Como os presentamos en el post del restaurante Boa Nova, visitamos las piscinas de mar en Leça da Palmeira, una playa de Matosinhos, ciudad natal de su arquitecto Alvaro Siza.
Este proyecto incluye dos piscinas, una para adultos y otra para niños, cafetería y camarines y baños. Entre muros de hormigón, interiores de madera, cubiertas de cobre y las rocas conforman los lugares de estas piscinas.
"La relación entre naturaleza y construcción es decisiva en arquitectura. Mi proyecto pretendía optimizar las condiciones creadas por la naturaleza, que ya había iniciado por su parte el diseño de una piscina en aquel mismo sitio. Era preciso sacar partido de las rocas, completando la contención del agua tan sólo con las paredes que resultasen estrictamente necesarias."

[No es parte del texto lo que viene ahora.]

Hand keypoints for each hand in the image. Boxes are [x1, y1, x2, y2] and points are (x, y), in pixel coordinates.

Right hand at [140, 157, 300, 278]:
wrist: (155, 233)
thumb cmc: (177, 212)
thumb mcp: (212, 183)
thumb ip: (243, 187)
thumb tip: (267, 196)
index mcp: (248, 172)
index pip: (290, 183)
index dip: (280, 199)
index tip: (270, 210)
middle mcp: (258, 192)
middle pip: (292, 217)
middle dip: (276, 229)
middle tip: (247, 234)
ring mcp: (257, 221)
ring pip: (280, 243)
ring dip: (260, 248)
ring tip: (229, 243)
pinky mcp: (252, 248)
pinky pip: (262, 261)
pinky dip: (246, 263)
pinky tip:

Siza pretendía estrechar más la linea entre lo natural y lo construido. Con tan solo 28 años, en 1961, le encargaron el proyecto y la construcción de estas piscinas saldas junto al mar. Se quería contar con un recinto acuático controlable y seguro para los bañistas, ya que el Átlantico tiene días en los que se despierta muy agitado. No podía enfrentarse al océano, así que se unió a el.
El umbral es un alféizar y pertenece a ambos lados y a la vez es distinto a ellos. Sirve de salida y de acceso, de prefacio y de epílogo, prepara la experiencia del paso y del tránsito. No tiene un límite divisorio. No tiene nada que ver con las piscinas artificiales que nos podemos imaginar.
Así que para que podáis imaginar este fantastico lugar del que hablamos, no basta con fotografías, hay que ir a visitarlo y disfrutar de su encanto.